Question : Avez-vous obtenu des financements supplémentaires ?

Réponse : Oui. Nous venons de recevoir un financement supplémentaire du Fonds d’urgence de l’ONUSIDA pour acheter des médicaments, des pansements et des produits d’hygiène pour nos bénéficiaires. Cette aide essentielle arrive à point nommé, car nos bénéficiaires n’ont pas les moyens d’acheter de nombreux articles médicaux tels que le Fluconazole (un antibiotique) et ces articles sont par ailleurs devenus difficilement disponibles.

Question : Natalia, vous travaillez dans le domaine du VIH depuis plus de 20 ans. Le regard que porte le grand public sur les toxicomanes et les personnes vivant avec le VIH a-t-il changé ?

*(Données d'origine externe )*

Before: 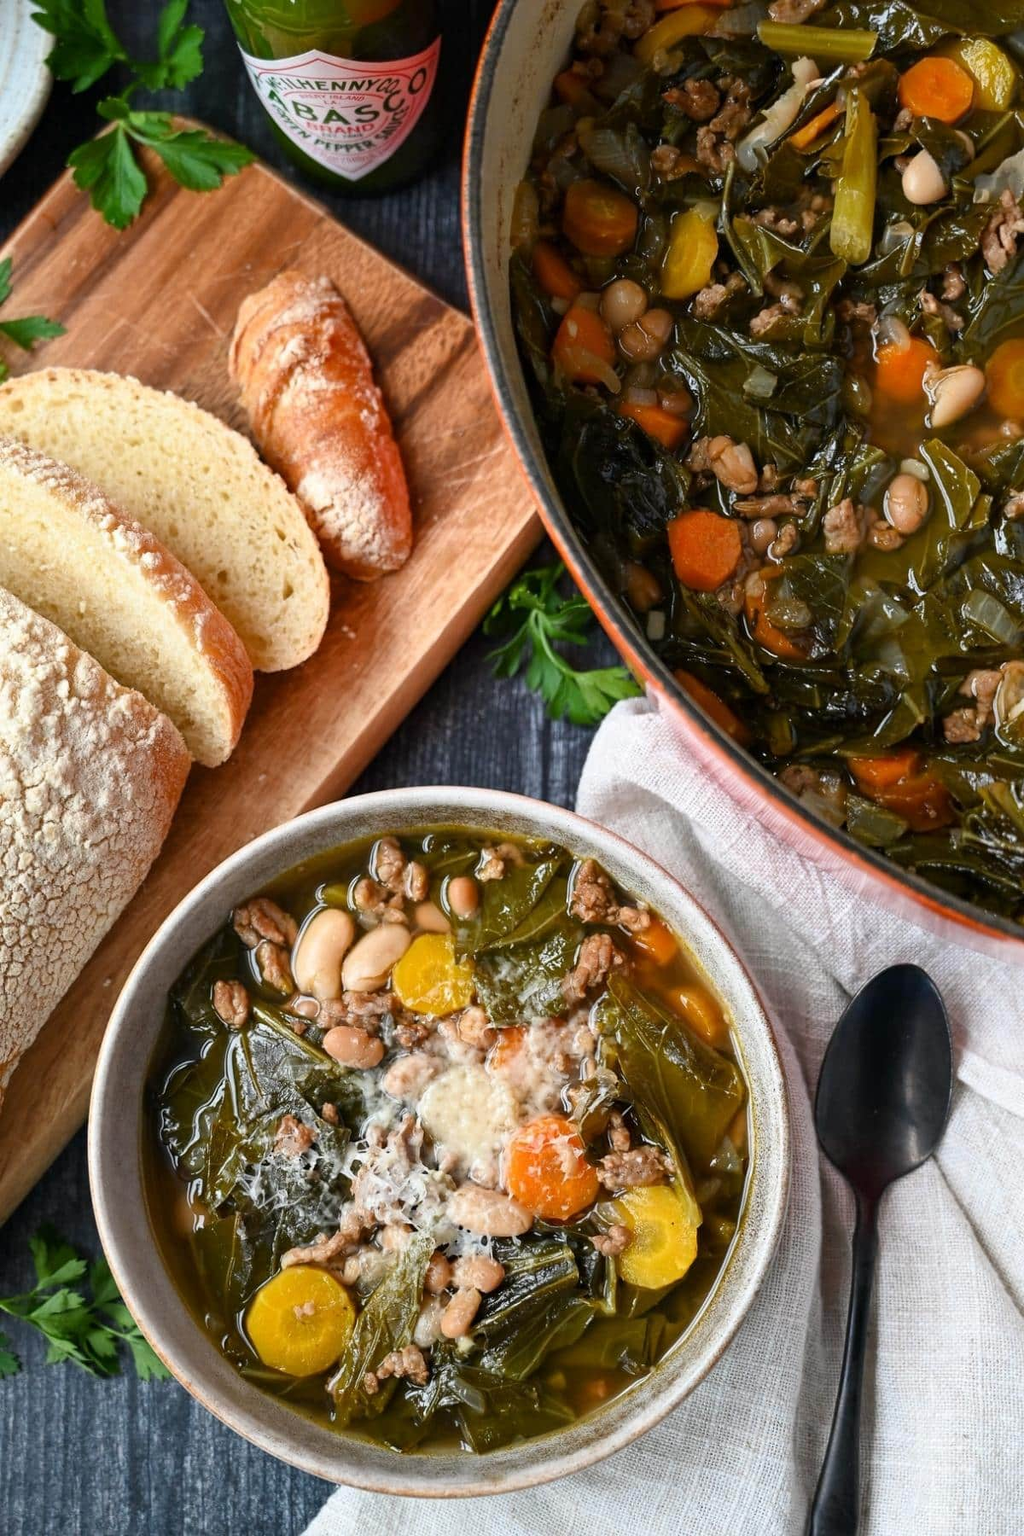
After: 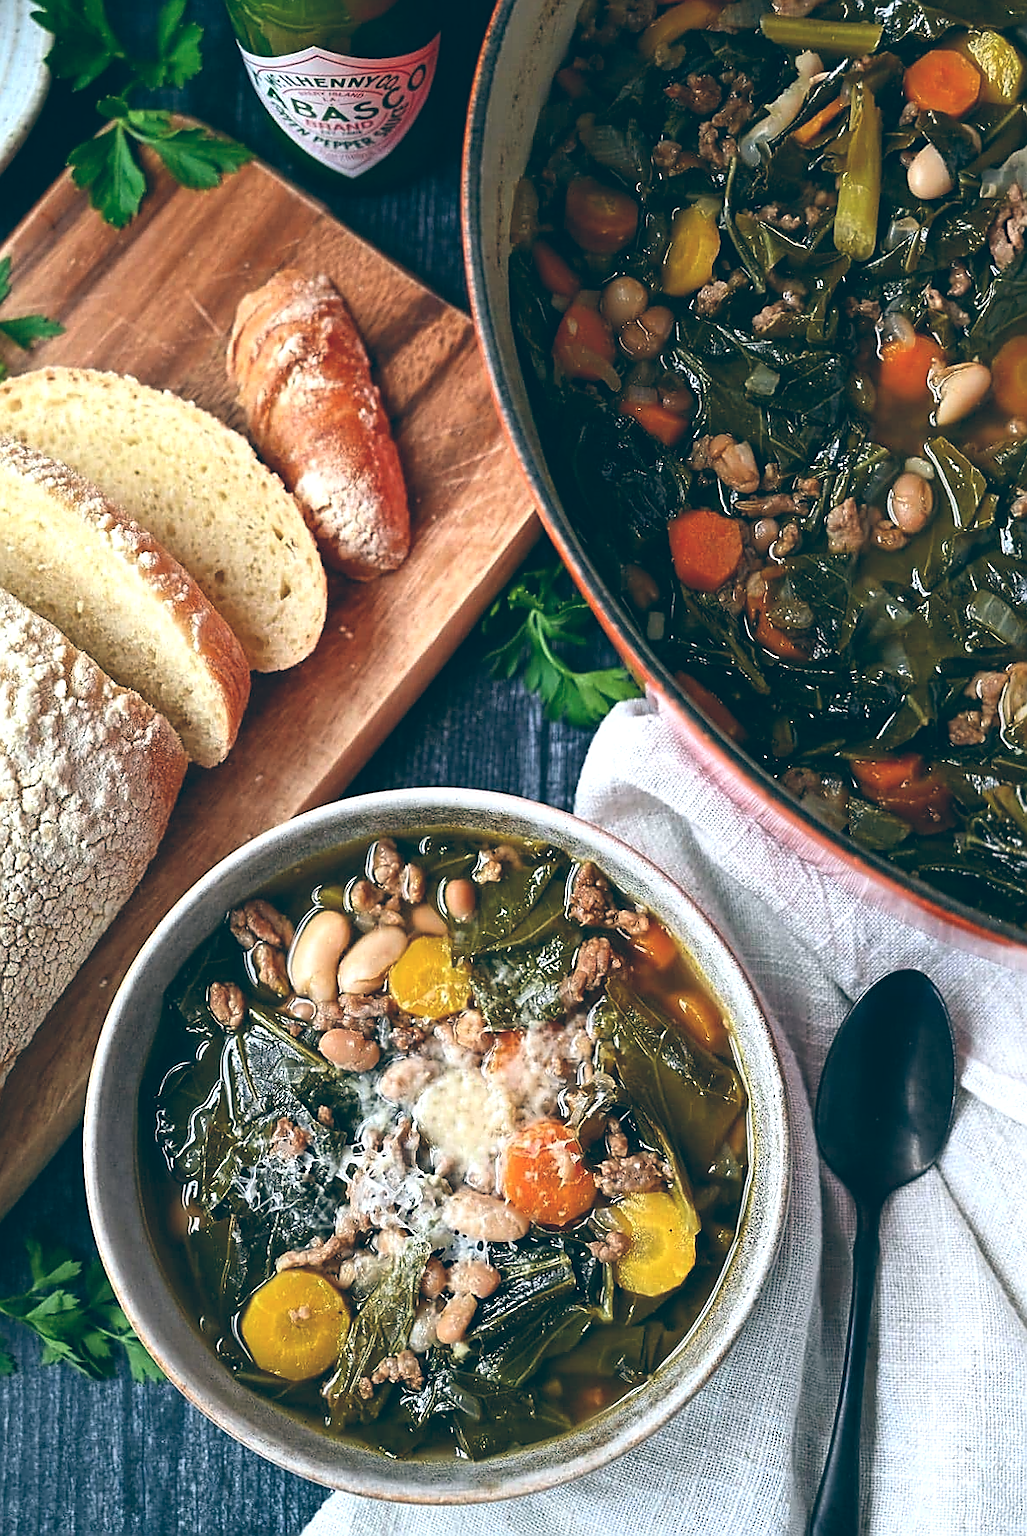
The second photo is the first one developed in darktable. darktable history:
rotate and perspective: rotation 0.192°, lens shift (horizontal) -0.015, crop left 0.005, crop right 0.996, crop top 0.006, crop bottom 0.99
white balance: red 0.982, blue 1.018
sharpen: radius 1.4, amount 1.25, threshold 0.7
color balance: lift [1.016, 0.983, 1, 1.017], gamma [0.958, 1, 1, 1], gain [0.981, 1.007, 0.993, 1.002], input saturation 118.26%, contrast 13.43%, contrast fulcrum 21.62%, output saturation 82.76%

Réponse : Nous sommes heureux de constater une réduction spectaculaire du niveau de stigmatisation et de discrimination, ainsi qu’une amélioration globale des comportements envers nos bénéficiaires dans les environnements médicaux. Cependant, nous rencontrons toujours des problèmes de préjugés. Beaucoup de gens sont contre la présence de nos points d’échange de seringues et de nos centres communautaires près de chez eux, et ne souhaitent pas voir de toxicomanes dans leurs quartiers, car ces personnes craignent que les consommateurs et consommatrices de drogues menacent leur confort, leur bien-être et leur sécurité. Nous comprenons ces craintes et nous essayons d’expliquer aux personnes concernées pourquoi nous sommes là, comment fonctionnent ces points d’échange de seringues et les centres communautaires. Nous organisons des actions sur le terrain et des réunions pour expliquer aux personnes la réalité de la vie des toxicomanes. Notre travail consiste à justifier en permanence notre contribution et à montrer comment nous aidons à maîtriser les épidémies de VIH, de tuberculose et d’hépatite.

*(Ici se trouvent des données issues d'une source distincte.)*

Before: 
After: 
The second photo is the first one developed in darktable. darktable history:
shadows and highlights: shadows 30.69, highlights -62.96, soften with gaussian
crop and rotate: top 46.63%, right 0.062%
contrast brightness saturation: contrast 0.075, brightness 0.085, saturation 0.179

Depuis le début de la guerre, nous fournissons également un abri aux personnes qui vivent dans nos centres. Comme nos points d’échange de seringues se trouvent généralement dans les sous-sols, lorsque les sirènes se mettent à hurler, les voisins et voisines viennent chez nous. Cela signifie que, pour la première fois, les riverains et riveraines sont en contact direct avec des personnes vivant avec le VIH ou consommant des drogues.

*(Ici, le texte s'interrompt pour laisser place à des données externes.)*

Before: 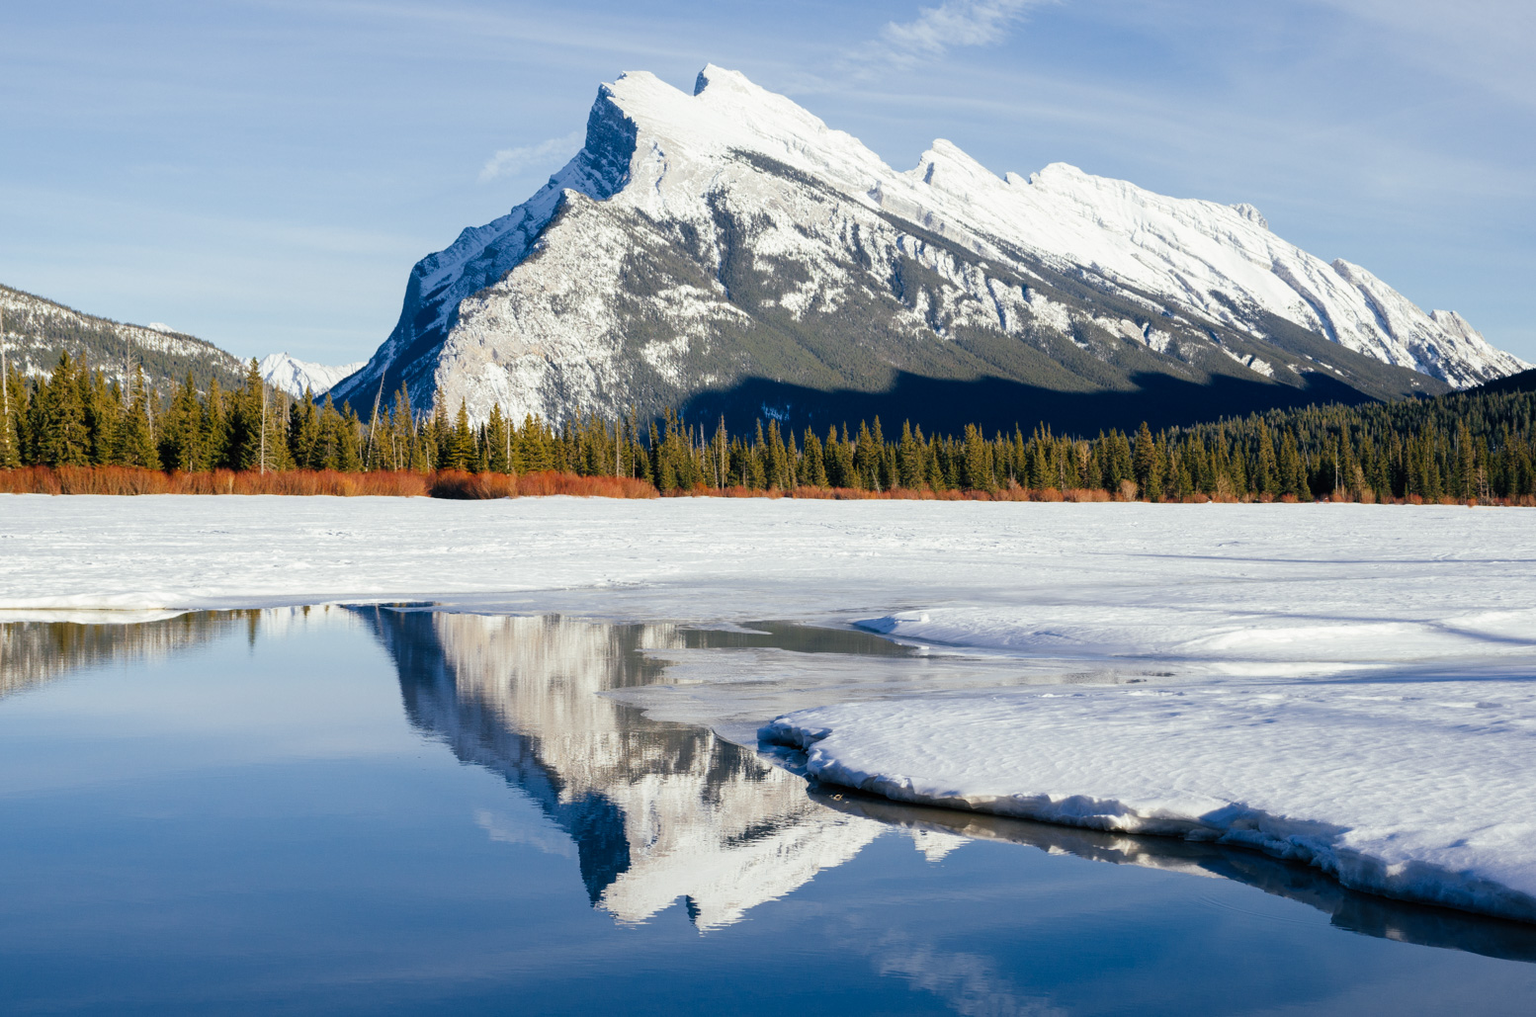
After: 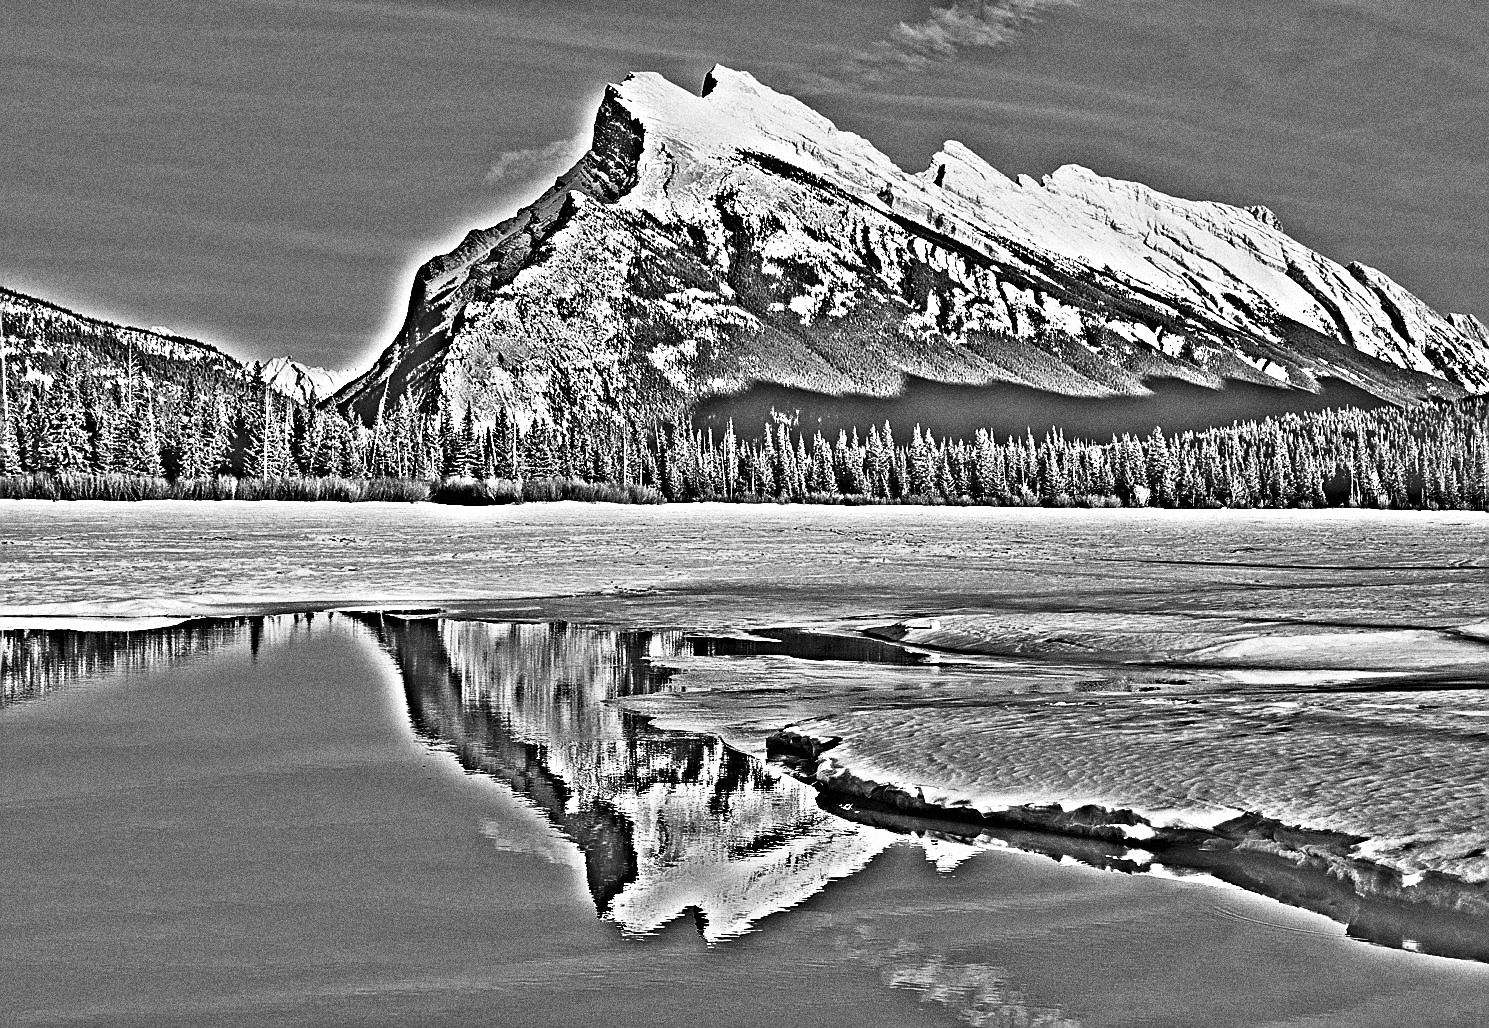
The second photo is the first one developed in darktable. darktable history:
sharpen: radius 1.4, amount 1.25, threshold 0.7
contrast brightness saturation: contrast 0.18, saturation 0.3
grain: coarseness 14.49 ISO, strength 48.04%, mid-tones bias 35%
highpass: on, module defaults
base curve: curves: ch0 [(0, 0) (0.257, 0.25) (0.482, 0.586) (0.757, 0.871) (1, 1)]
crop: right 4.126%, bottom 0.031%
color balance: input saturation 99%
tone equalizer: -8 EV -0.75 EV, -7 EV -0.7 EV, -6 EV -0.6 EV, -5 EV -0.4 EV, -3 EV 0.4 EV, -2 EV 0.6 EV, -1 EV 0.7 EV, +0 EV 0.75 EV, edges refinement/feathering 500, mask exposure compensation -1.57 EV, preserve details no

Question : Quels sont les problèmes les plus urgents pour vous ?

Réponse : En ce moment, nous avons du mal à fournir à nos bénéficiaires du Naloxone qui permet d’éviter les overdoses. Bien que nous conseillons et informons sans cesse les gens sur les signes avant-coureurs d’une overdose, le nombre d’overdoses a augmenté à cause de la guerre en cours. Et comme le Naloxone est fabriqué dans la ville de Kharkiv qui est sous le feu des bombardements, nous n’en avons plus. Nous en avons besoin sous n’importe quelle forme, si possible sous une forme prête à l’emploi, intranasale ou injectable, car cela sauverait de nombreuses vies. Et nous devons maintenir les services anti-VIH pour les toxicomanes tout en leur fournissant une aide humanitaire urgente.